Problem:
Scan the records for the string "ffffff", then copy each line that has it.

Data:
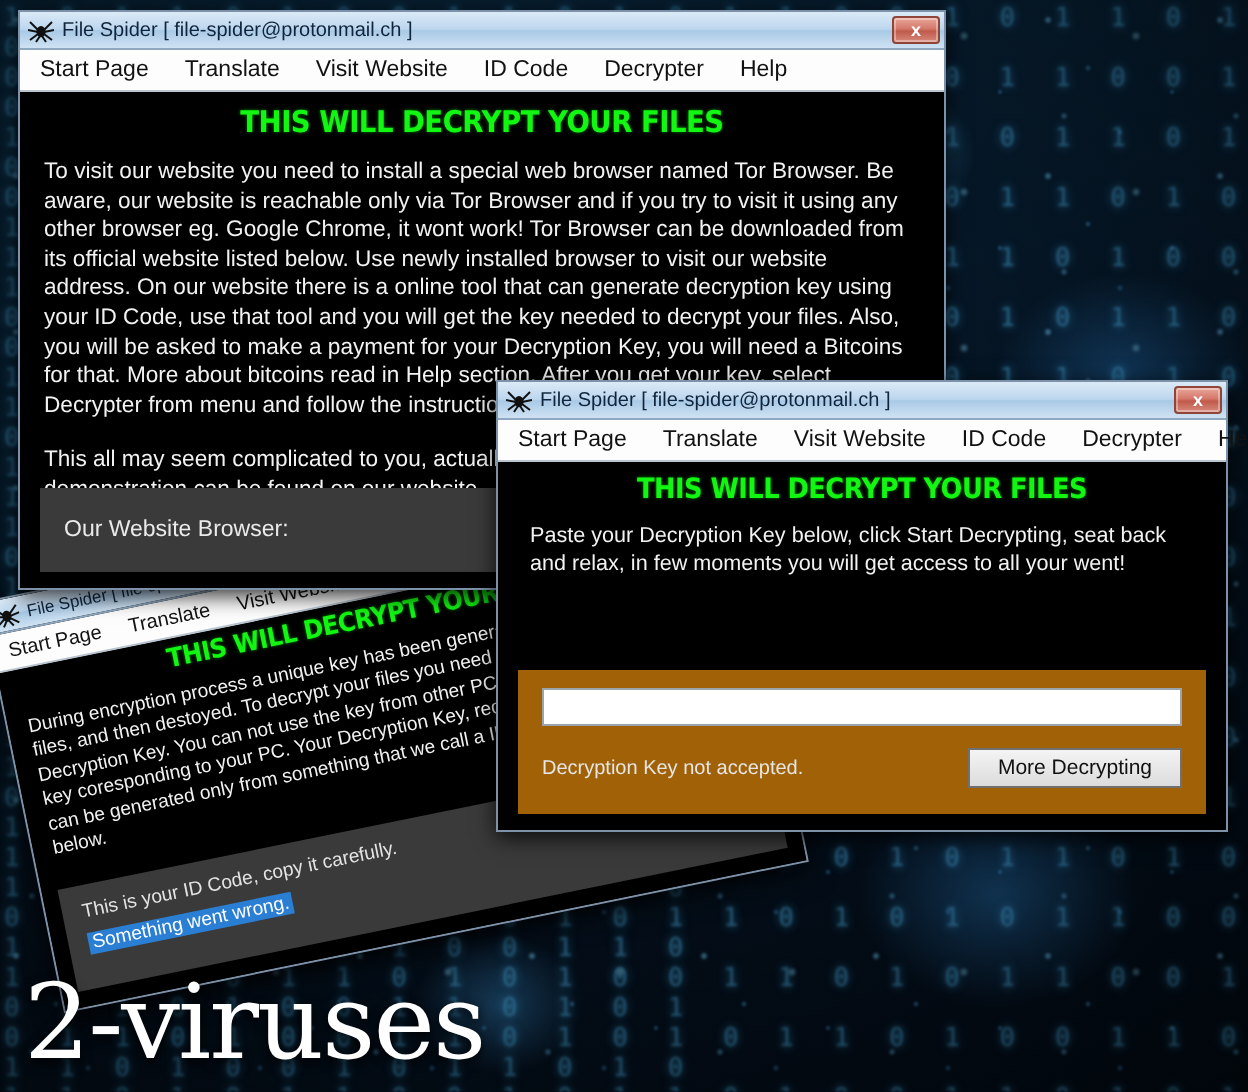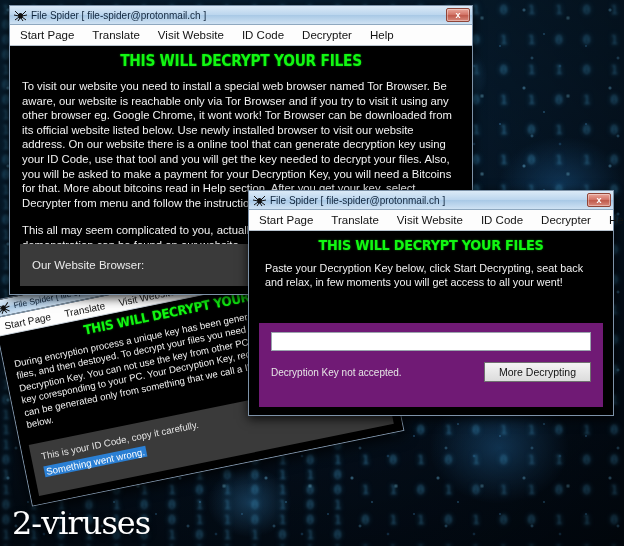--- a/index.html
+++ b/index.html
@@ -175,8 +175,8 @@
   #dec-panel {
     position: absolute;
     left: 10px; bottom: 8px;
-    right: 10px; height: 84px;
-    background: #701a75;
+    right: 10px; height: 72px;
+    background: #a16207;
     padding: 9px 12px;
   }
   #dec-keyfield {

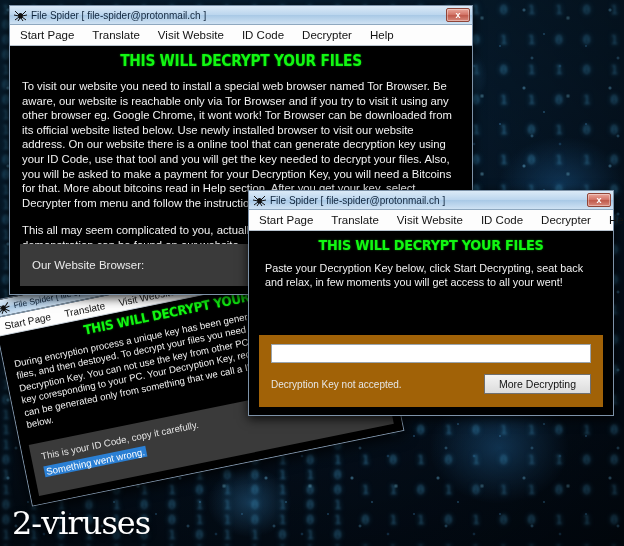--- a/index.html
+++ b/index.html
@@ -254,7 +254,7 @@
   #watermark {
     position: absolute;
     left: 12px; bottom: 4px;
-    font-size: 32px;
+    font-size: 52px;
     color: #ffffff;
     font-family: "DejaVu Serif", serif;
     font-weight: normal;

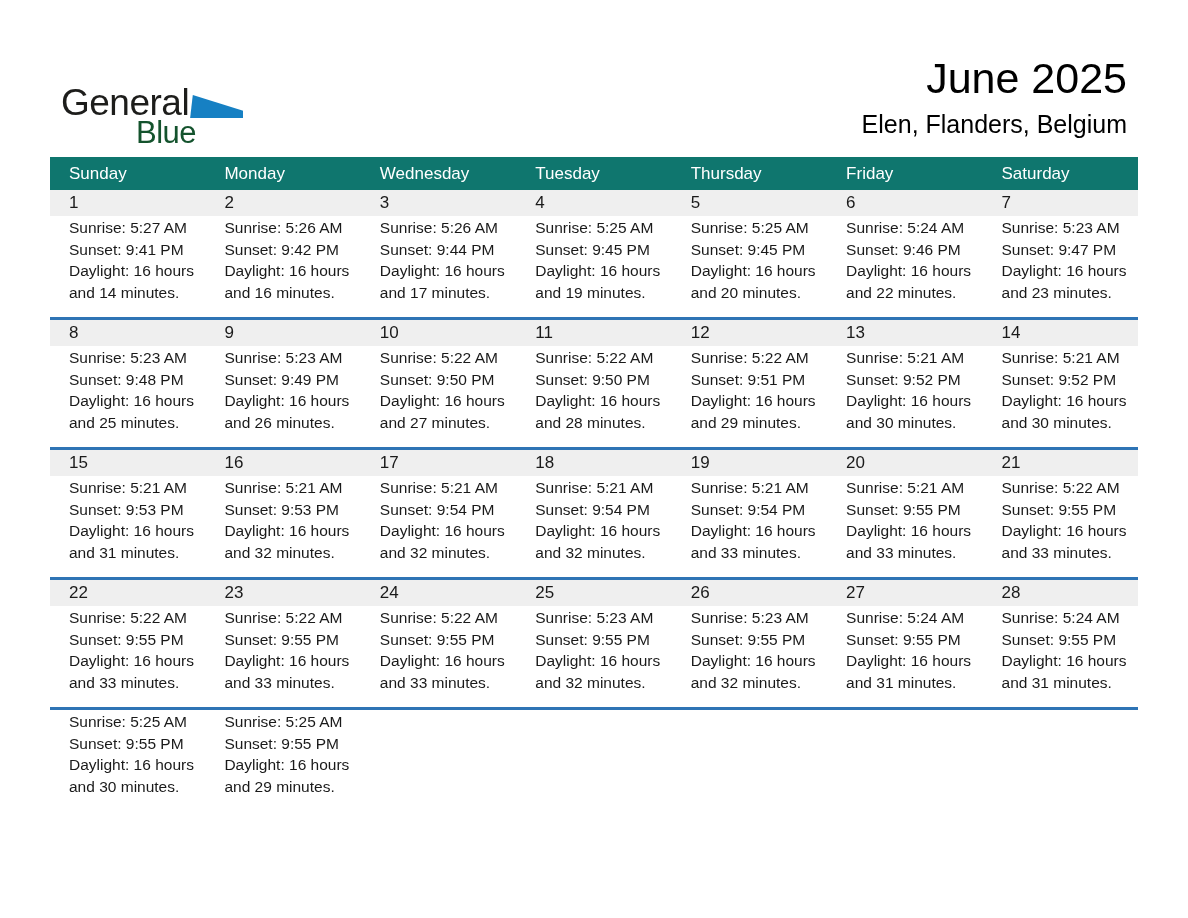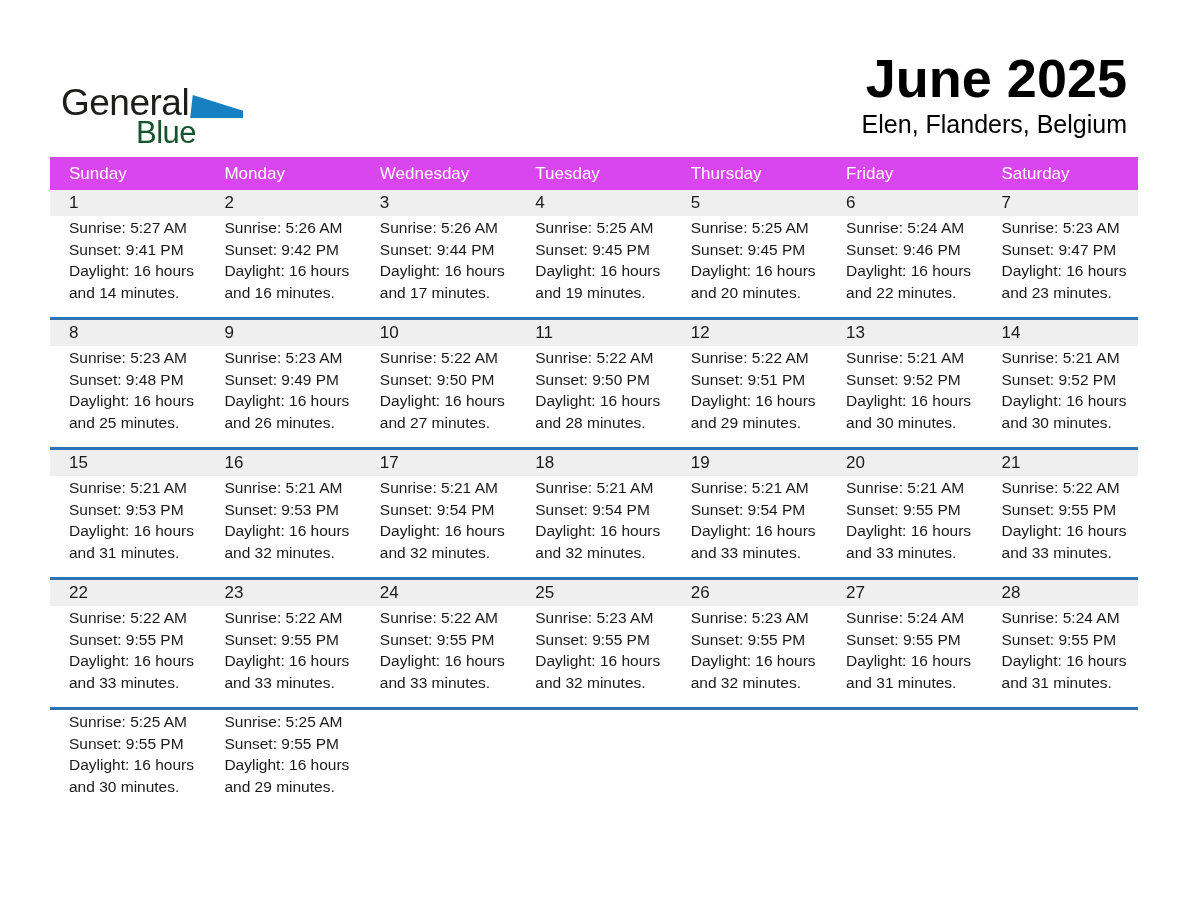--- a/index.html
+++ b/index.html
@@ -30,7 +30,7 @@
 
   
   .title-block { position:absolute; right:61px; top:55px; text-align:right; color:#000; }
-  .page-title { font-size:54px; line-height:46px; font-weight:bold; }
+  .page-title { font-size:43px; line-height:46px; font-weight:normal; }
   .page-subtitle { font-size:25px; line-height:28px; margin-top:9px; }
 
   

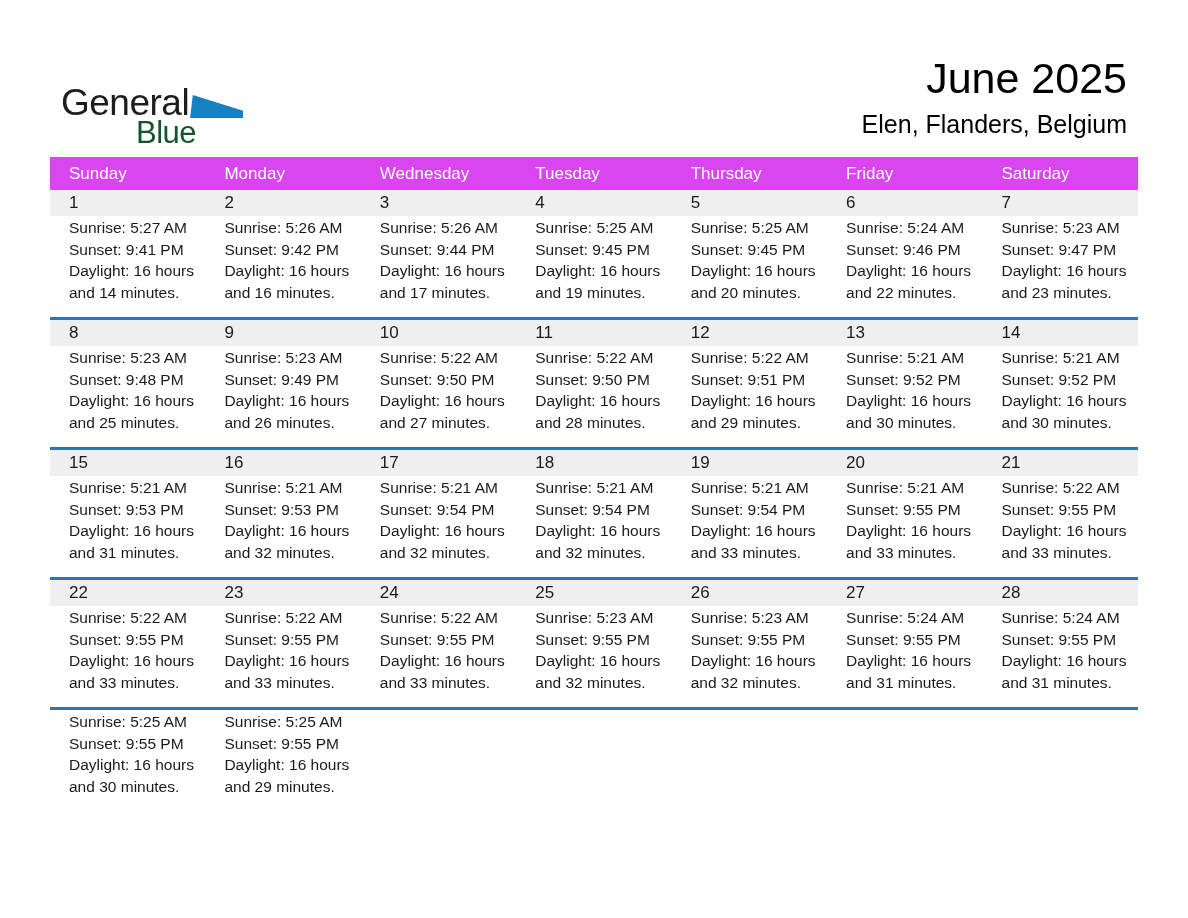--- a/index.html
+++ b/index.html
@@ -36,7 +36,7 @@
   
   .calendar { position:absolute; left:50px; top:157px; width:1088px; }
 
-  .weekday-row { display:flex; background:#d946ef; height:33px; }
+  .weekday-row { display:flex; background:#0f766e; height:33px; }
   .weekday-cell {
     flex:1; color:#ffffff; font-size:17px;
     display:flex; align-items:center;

Exercise solution:
     color: #ffffff;
     flex:1; color:#ffffff; font-size:17px;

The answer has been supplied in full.